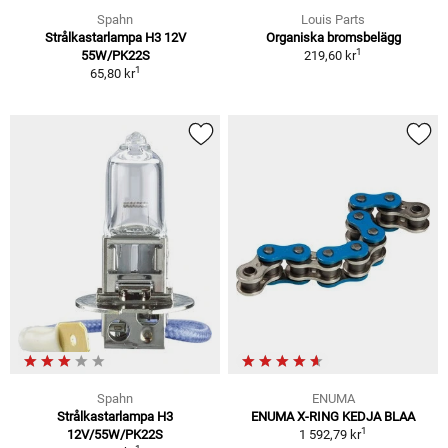
Spahn
Louis Parts
Strålkastarlampa H3 12V
Organiska bromsbelägg
1
55W/PK22S
219,60 kr
1
65,80 kr
Spahn
ENUMA
Strålkastarlampa H3
ENUMA X-RING KEDJA BLAA
1
12V/55W/PK22S
1 592,79 kr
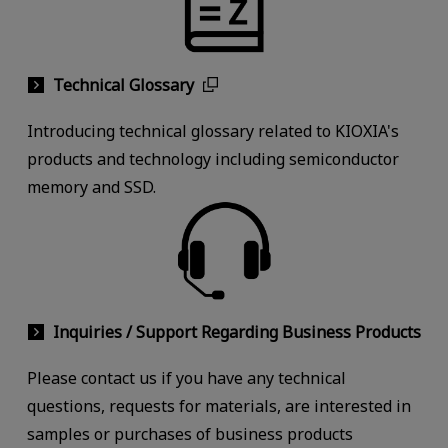
Technical Glossary
Introducing technical glossary related to KIOXIA's
products and technology including semiconductor
memory and SSD.
Inquiries / Support Regarding Business Products
Please contact us if you have any technical
questions, requests for materials, are interested in
samples or purchases of business products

• • • • •

Exercise brief
Only the lines from the one containing "questions, requests for" through the last line of the material belong in your answer; output them exactly.

Exercise result
questions, requests for materials, are interested in
samples or purchases of business products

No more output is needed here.